3. Musical instruments
There is a ukulele, an electric piano, and a guitar in the Space Station’s “rec room.” Only the guitar has been played much, though.
4. Many, many recordings
Similar to the musical instruments, over the years there have been all sorts of recordings sent to the space station to represent Earth’s cultural heritage. These include recordings of the sounds of thunder, carpenters sawing wood, and ocean waves.
5. Many surprising foods
Space food has a place in popular culture, but some interesting and appetizing items have been placed aboard, like tandoori lamb chops. In 2013, the crew even found a trash-can-lid-sized fruitcake, which none had requested. Fruitcake space food may not sound good, but one of the crew members said: “We tried it, and it was great.”
Not only is unusual food surprising on the space station, but some regular food items you wouldn’t expect have also shown up there. In 2001, Pizza Hut became the first company to deliver in outer space. They had to pay over $1 million to do so, but, to the Russian astronauts who ate it (the Americans weren’t allowed to partake because of NASA’s ban on space advertising), it must have been a good deal.
6. Cosmic rays
On the space station, there have been numerous accounts of astronauts seeing flashing lights even with their eyes closed. This has since been explained as cosmic rays, which are not present on Earth due to our atmosphere.
7. A 3D printer
It is very difficult for space agencies to bring technology into space since it must be folded and made compact for the journey. One solution they recently came up with was to use a 3D printer. This will save time and resources since, if any unplanned repairs are needed, the components can be mostly created on board.
8. Toys and decorations
The space station is a bit of a dreary place, so astronauts have brought up things to lighten the mood. The crew regularly hang Christmas decorations during the festive season, and, once, a Japanese crew member built a Lego model of the space station while he was living aboard.
9. Private companies
This might not be surprising, with the advent of SpaceX, but, to people 20 years ago, the thought that private companies with $12 billion in funding would be docking vehicles at the space station would have been a strange one. This is worth a mention, given the company’s ramping up of its activities, with its first-ever launch from the Kennedy Space Center taking place on February 19, 2017.
10. Remains of the deceased
Some of the remains of several notable people have been brought to the space station, including portions of the remains of physicist Gerard K O’Neill (1927–1992), Star Trek creator Gene Roddenberry (1921-1991), and rocket scientist Krafft Ehricke (1917–1984).
Animals in space have a long history (longer than ours), but what might surprise you is the sheer volume and range of species that make the trip. Each shuttle flight to the space station carries around two dozen species, and over 3,000 bees were on the station at one stage.

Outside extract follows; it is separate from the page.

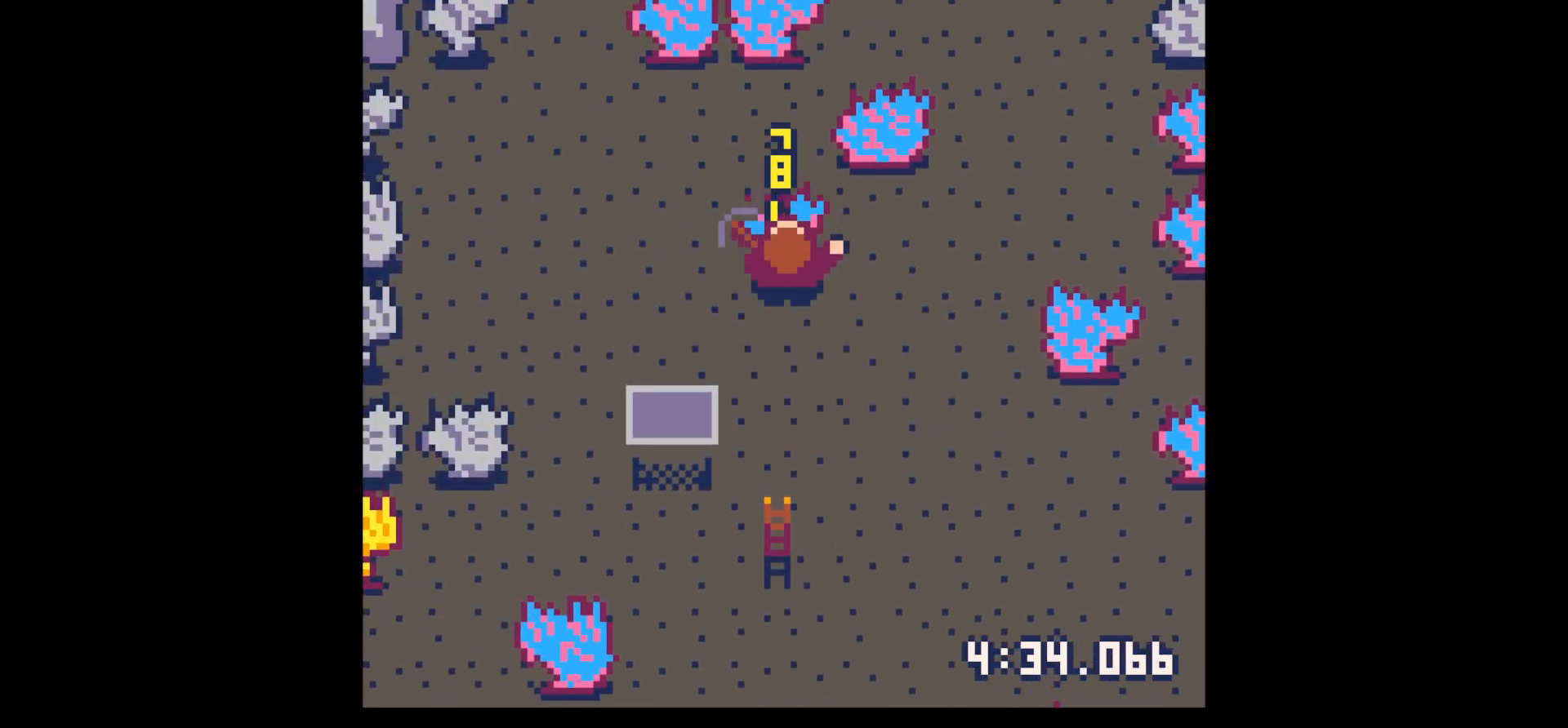
{"keys": ["x"], "events": [[34, "x", "up"], [134, "x", "down"], [267, "x", "up"], [417, "x", "down"]]}
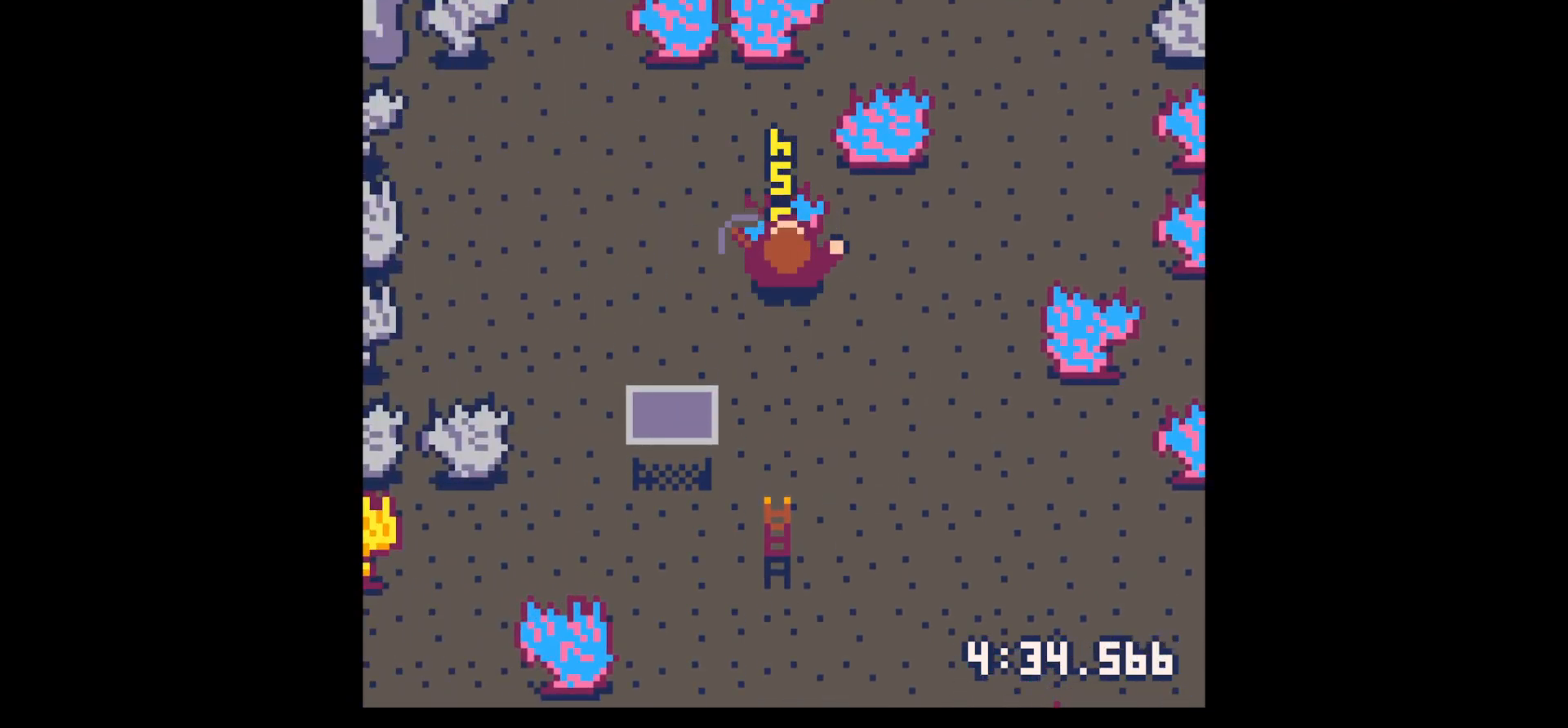
{"keys": [], "events": [[100, "x", "up"], [234, "x", "down"], [384, "x", "up"]]}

12. A whole range of bizarre knick-knacks and mementos
These include clay from the pitcher’s mound in Yankee stadium, a 6-book library, a lightsaber prop, and a NASCAR flag. In fact, NASA technology has been used in NASCAR vehicles, and the two organizations have close links.
Some of these objects and additions may seem trivial, but the ability to safely contain animals, objects, and activities on the space station is a major engineering challenge and a crucial component of making space inhabitation liveable. It is not easy to keep a colony of animals alive 220 miles above the Earth’s surface, and these feats represent the pinnacle of human and engineering achievement. These advances mean that, someday, you may be able to venture into space comfortably with a private space travel provider. Just don’t forget to pack your corned-beef sandwich.